+++ Supplied data
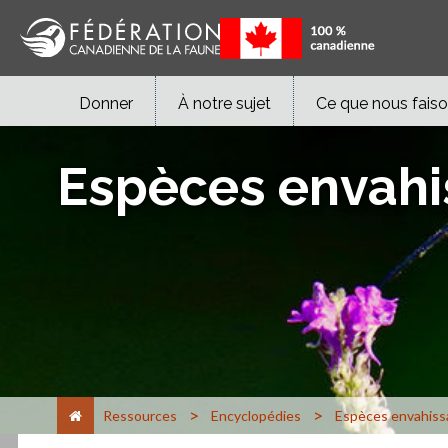
Donner
À notre sujet
Ce que nous fais
Espèces envahi
>
>
Ressources
Encyclopédies
Espèces envahiss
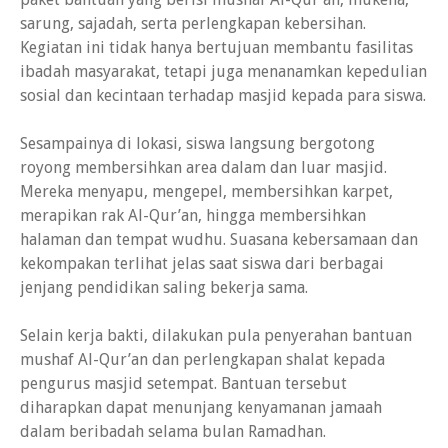
sarung, sajadah, serta perlengkapan kebersihan.
Kegiatan ini tidak hanya bertujuan membantu fasilitas
ibadah masyarakat, tetapi juga menanamkan kepedulian
sosial dan kecintaan terhadap masjid kepada para siswa.
Sesampainya di lokasi, siswa langsung bergotong
royong membersihkan area dalam dan luar masjid.
Mereka menyapu, mengepel, membersihkan karpet,
merapikan rak Al-Qur’an, hingga membersihkan
halaman dan tempat wudhu. Suasana kebersamaan dan
kekompakan terlihat jelas saat siswa dari berbagai
jenjang pendidikan saling bekerja sama.
Selain kerja bakti, dilakukan pula penyerahan bantuan
mushaf Al-Qur’an dan perlengkapan shalat kepada
pengurus masjid setempat. Bantuan tersebut
diharapkan dapat menunjang kenyamanan jamaah
dalam beribadah selama bulan Ramadhan.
++++++
Written task: Could the data above be returned in full, exactly, with every image left out?

Written answer:
Donner
À notre sujet
Ce que nous fais
Espèces envahi
>
>
Ressources
Encyclopédies
Espèces envahiss
sarung, sajadah, serta perlengkapan kebersihan.
Kegiatan ini tidak hanya bertujuan membantu fasilitas
ibadah masyarakat, tetapi juga menanamkan kepedulian
sosial dan kecintaan terhadap masjid kepada para siswa.
Sesampainya di lokasi, siswa langsung bergotong
royong membersihkan area dalam dan luar masjid.
Mereka menyapu, mengepel, membersihkan karpet,
merapikan rak Al-Qur’an, hingga membersihkan
halaman dan tempat wudhu. Suasana kebersamaan dan
kekompakan terlihat jelas saat siswa dari berbagai
jenjang pendidikan saling bekerja sama.
Selain kerja bakti, dilakukan pula penyerahan bantuan
mushaf Al-Qur’an dan perlengkapan shalat kepada
pengurus masjid setempat. Bantuan tersebut
diharapkan dapat menunjang kenyamanan jamaah
dalam beribadah selama bulan Ramadhan.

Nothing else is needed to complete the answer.